Situasi di Jalur Gaza kembali memanas setelah pesawat tempur Israel melancarkan serangan udara pada Selasa (28 Oktober 2025). Serangan ini terjadi hanya beberapa jam setelah Perdana Menteri Israel, Benjamin Netanyahu, menuduh kelompok pejuang Hamas melanggar kesepakatan gencatan senjata yang masih berlaku.
Menurut laporan Anadolu Agency yang dikutip oleh Minanews, Netanyahu secara langsung memerintahkan militer untuk melancarkan apa yang disebutnya sebagai “serangan dahsyat” terhadap wilayah Palestina. Instruksi itu disampaikan melalui kantor Perdana Menteri tanpa disertai penjelasan detail mengenai alasan di balik keputusan tersebut.
Sumber lapangan dan media lokal yang berafiliasi dengan Hamas melaporkan, serangan Israel kali ini menargetkan area di sekitar Rumah Sakit Shifa, rumah sakit terbesar dan terakhir yang masih beroperasi di Gaza utara. Sejumlah saksi mata menyebut ledakan terdengar keras dari arah fasilitas medis itu, namun hingga kini belum ada laporan resmi mengenai jumlah korban jiwa maupun skala kerusakan.

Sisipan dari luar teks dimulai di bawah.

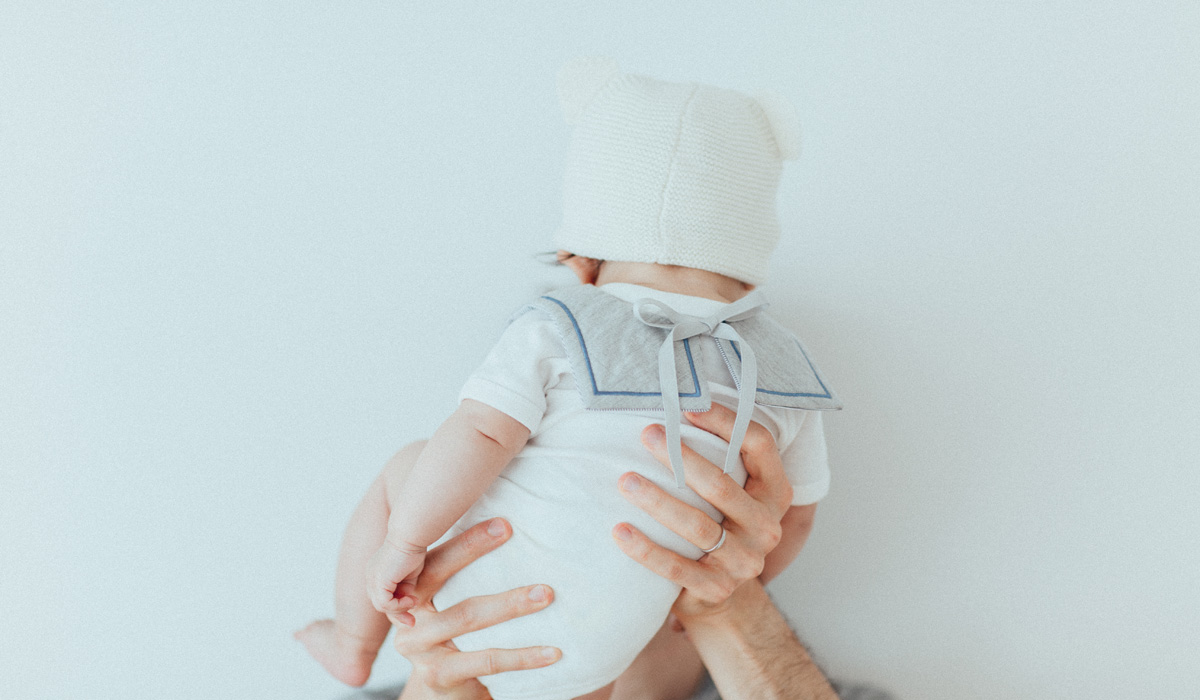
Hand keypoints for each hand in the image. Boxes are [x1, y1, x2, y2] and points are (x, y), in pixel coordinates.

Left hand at [366, 539, 426, 617]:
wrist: (411, 535)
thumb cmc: (414, 549)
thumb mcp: (409, 575)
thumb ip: (405, 589)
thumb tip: (407, 604)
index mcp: (376, 573)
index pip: (382, 597)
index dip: (397, 607)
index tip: (412, 614)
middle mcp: (371, 577)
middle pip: (380, 603)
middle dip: (397, 614)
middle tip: (412, 623)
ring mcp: (372, 579)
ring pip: (381, 606)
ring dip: (400, 608)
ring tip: (414, 602)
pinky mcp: (377, 582)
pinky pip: (385, 604)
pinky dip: (399, 605)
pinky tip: (411, 599)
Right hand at [392, 518, 561, 698]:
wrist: (448, 690)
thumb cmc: (460, 634)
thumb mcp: (454, 602)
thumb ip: (465, 573)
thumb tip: (512, 528)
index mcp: (411, 590)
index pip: (433, 556)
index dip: (466, 540)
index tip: (503, 524)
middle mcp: (409, 616)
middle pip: (441, 578)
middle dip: (476, 551)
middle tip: (513, 533)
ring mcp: (419, 648)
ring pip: (467, 618)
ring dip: (511, 604)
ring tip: (546, 594)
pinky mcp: (438, 676)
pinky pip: (486, 660)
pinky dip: (523, 655)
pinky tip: (553, 651)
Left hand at [612, 403, 793, 622]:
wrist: (722, 594)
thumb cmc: (720, 524)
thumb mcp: (734, 492)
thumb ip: (722, 458)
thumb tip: (676, 407)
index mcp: (774, 493)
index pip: (759, 445)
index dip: (726, 421)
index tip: (687, 408)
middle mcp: (766, 526)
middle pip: (722, 485)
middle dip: (681, 457)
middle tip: (648, 435)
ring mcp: (744, 561)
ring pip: (697, 526)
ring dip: (658, 501)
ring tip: (626, 481)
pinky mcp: (716, 589)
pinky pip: (676, 568)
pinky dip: (646, 550)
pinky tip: (620, 531)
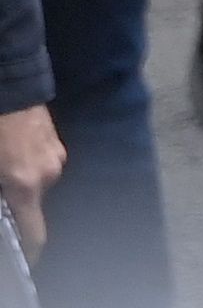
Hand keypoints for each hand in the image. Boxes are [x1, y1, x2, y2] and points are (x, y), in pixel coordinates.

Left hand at [0, 105, 56, 253]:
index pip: (35, 234)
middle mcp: (48, 174)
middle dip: (16, 207)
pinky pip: (40, 165)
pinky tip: (9, 156)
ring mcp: (55, 155)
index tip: (22, 261)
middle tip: (2, 200)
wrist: (10, 82)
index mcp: (27, 185)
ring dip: (19, 186)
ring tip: (3, 171)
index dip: (29, 253)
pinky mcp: (55, 140)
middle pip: (32, 206)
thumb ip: (3, 194)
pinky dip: (25, 169)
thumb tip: (6, 206)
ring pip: (35, 184)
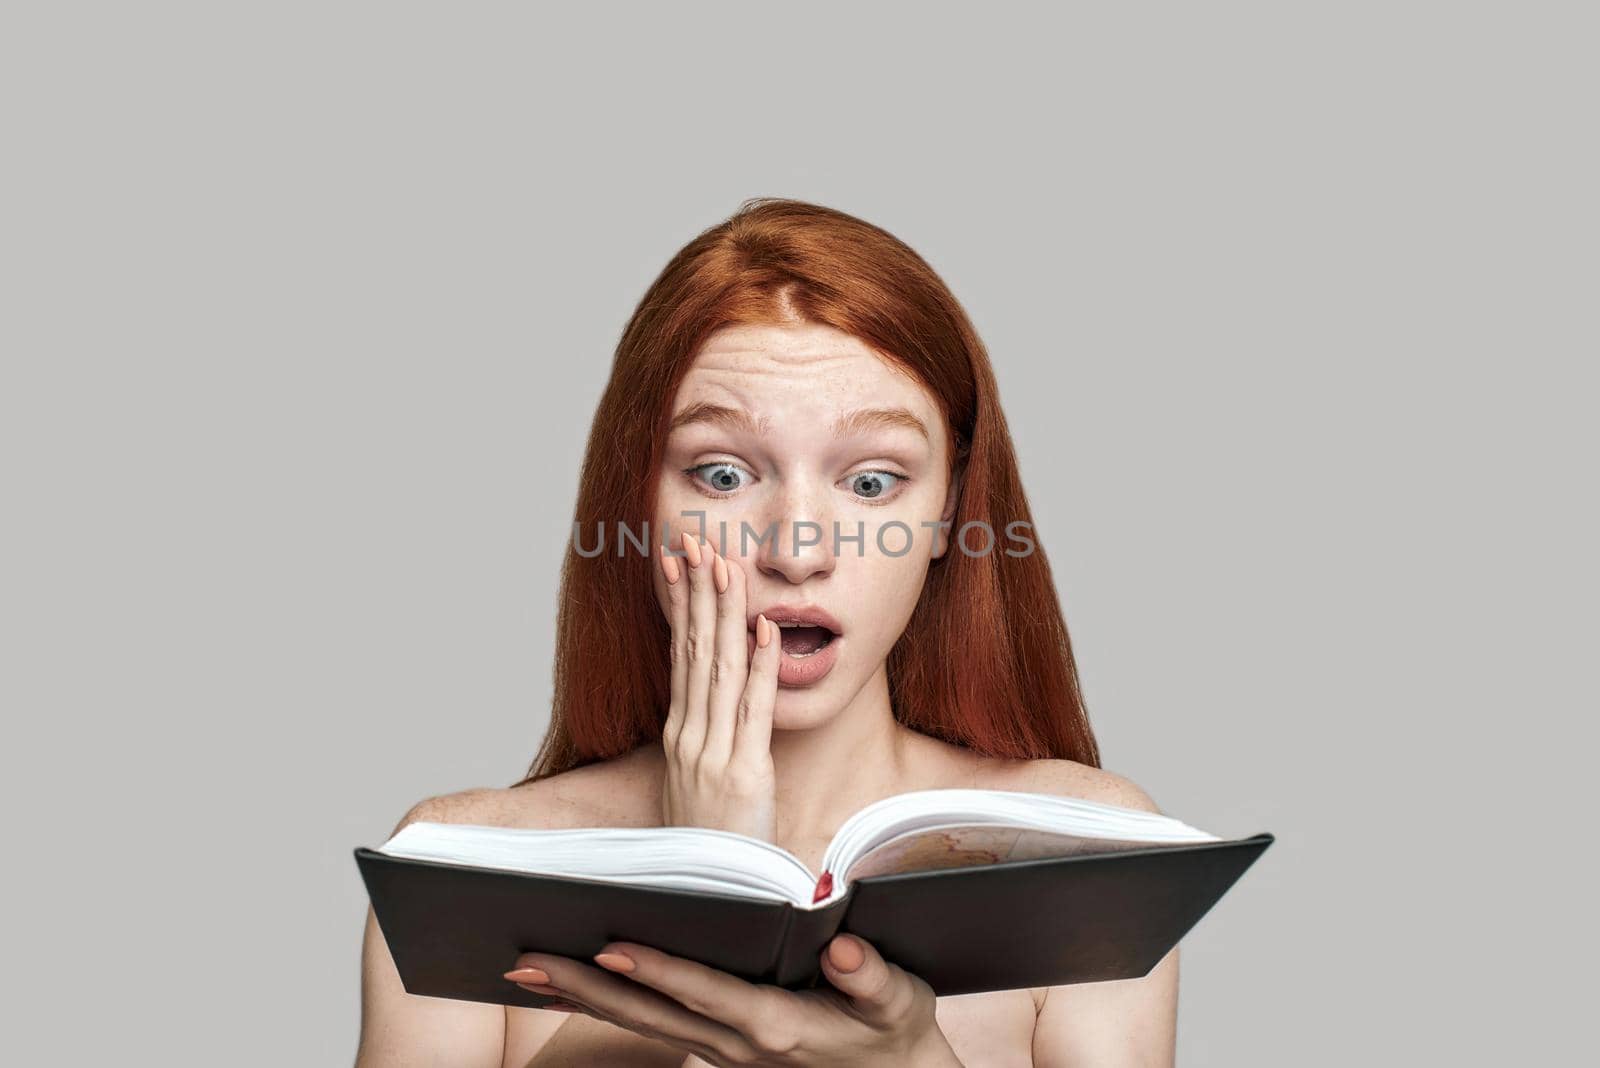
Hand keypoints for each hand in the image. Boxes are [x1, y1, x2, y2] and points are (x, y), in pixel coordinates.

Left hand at [503, 932, 961, 1066]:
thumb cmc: (898, 1034)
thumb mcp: (901, 1003)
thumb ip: (871, 977)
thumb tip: (841, 946)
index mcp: (777, 1025)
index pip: (702, 993)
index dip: (655, 970)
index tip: (607, 948)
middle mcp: (739, 1045)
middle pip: (649, 1013)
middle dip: (584, 987)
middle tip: (524, 960)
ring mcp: (725, 1055)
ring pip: (642, 1023)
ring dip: (583, 998)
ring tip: (529, 969)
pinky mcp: (722, 1053)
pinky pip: (654, 1028)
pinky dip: (612, 1006)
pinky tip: (581, 986)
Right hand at [658, 530, 781, 841]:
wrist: (710, 901)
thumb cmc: (709, 847)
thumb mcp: (696, 786)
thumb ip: (702, 743)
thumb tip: (706, 709)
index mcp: (678, 735)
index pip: (679, 655)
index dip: (681, 606)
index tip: (679, 563)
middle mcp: (689, 736)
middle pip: (694, 650)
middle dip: (697, 592)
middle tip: (698, 542)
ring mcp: (713, 753)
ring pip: (719, 668)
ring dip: (725, 613)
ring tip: (728, 566)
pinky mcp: (745, 773)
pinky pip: (755, 710)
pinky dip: (763, 667)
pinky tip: (768, 630)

Pihak militer Israel belum memberikan tanggapan resmi terkait serangan udara terbaru ini. Namun, serangan tersebut diyakini sebagai bentuk reaksi terhadap tuduhan pelanggaran gencatan senjata oleh Hamas, yang sebelumnya telah memunculkan ketegangan baru antara kedua pihak.
Kesepakatan gencatan senjata yang dimediasi oleh Amerika Serikat (AS) mulai diberlakukan pada 10 Oktober 2025, bertujuan mengakhiri perang dua tahun yang pecah usai serangan besar Hamas terhadap Israel pada 7 Oktober 2023. Konflik itu telah menimbulkan kehancuran besar di Jalur Gaza serta menewaskan ribuan warga sipil dan tentara dari kedua pihak.
Sementara itu, pada Sabtu (25 Oktober 2025), militer Israel juga mengonfirmasi telah melancarkan “serangan terarah” di wilayah Gaza tengah terhadap seseorang yang disebut sedang merencanakan serangan terhadap pasukan Israel.
Rentetan serangan ini menandai meningkatnya eskalasi di tengah situasi gencatan senjata yang secara formal masih berlaku. Kondisi ini memunculkan kekhawatiran baru dari berbagai pihak internasional akan pecahnya kembali perang besar di kawasan yang telah lama terpuruk akibat blokade dan operasi militer berkepanjangan.
Dengan tindakan militer yang kembali digencarkan, upaya diplomasi dan perdamaian yang sebelumnya mulai dibangun terancam goyah. Jalur Gaza, yang telah menjadi simbol penderitaan berkepanjangan di Timur Tengah, kembali menghadapi ketidakpastian akan masa depan warganya.